ASSIGNED TASK: Retype the lines from the one containing "finely. This helps" through the last line of the entries below, exactly and in full, omitting every image.

Page images and extracted text
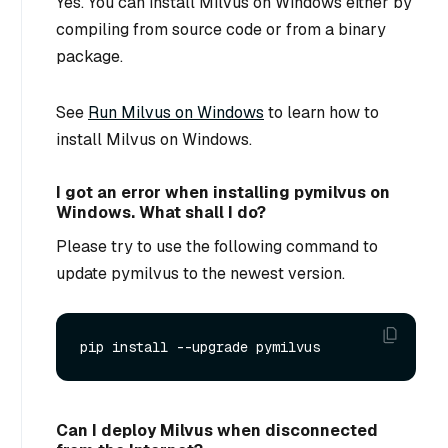
Yes. You can install Milvus on Windows either by
compiling from source code or from a binary
package.
See
Run Milvus on Windows
to learn how to
install Milvus on Windows.
I got an error when installing pymilvus on
Windows. What shall I do?
Please try to use the following command to
update pymilvus to the newest version.
Can I deploy Milvus when disconnected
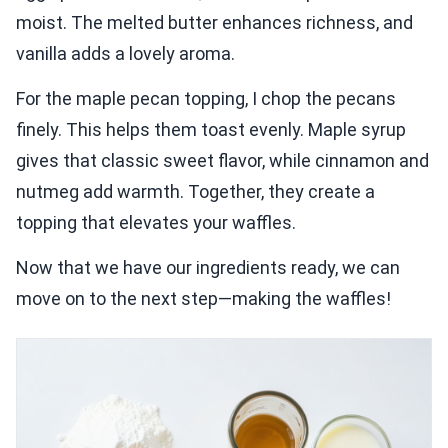
moist. The melted butter enhances richness, and
vanilla adds a lovely aroma.
For the maple pecan topping, I chop the pecans
finely. This helps them toast evenly. Maple syrup
gives that classic sweet flavor, while cinnamon and
nutmeg add warmth. Together, they create a
topping that elevates your waffles.
Now that we have our ingredients ready, we can
move on to the next step—making the waffles!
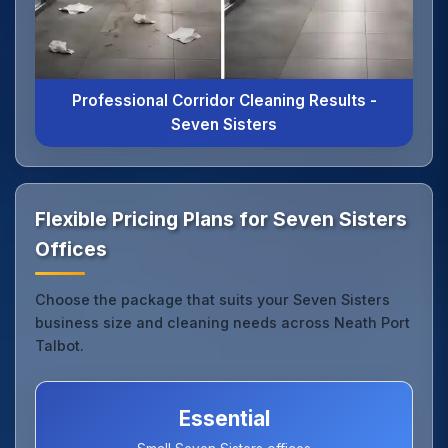
Professional Corridor Cleaning Results -
Seven Sisters
Flexible Pricing Plans for Seven Sisters
Offices
Choose the package that suits your Seven Sisters
business size and cleaning needs across Neath Port
Talbot.
Essential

TASK SOLUTION:
finely. This helps them toast evenly. Maple syrup
gives that classic sweet flavor, while cinnamon and
nutmeg add warmth. Together, they create a
topping that elevates your waffles.
Now that we have our ingredients ready, we can
move on to the next step—making the waffles!
Professional Corridor Cleaning Results -
Seven Sisters
Flexible Pricing Plans for Seven Sisters
Offices
Choose the package that suits your Seven Sisters
business size and cleaning needs across Neath Port
Talbot.
Essential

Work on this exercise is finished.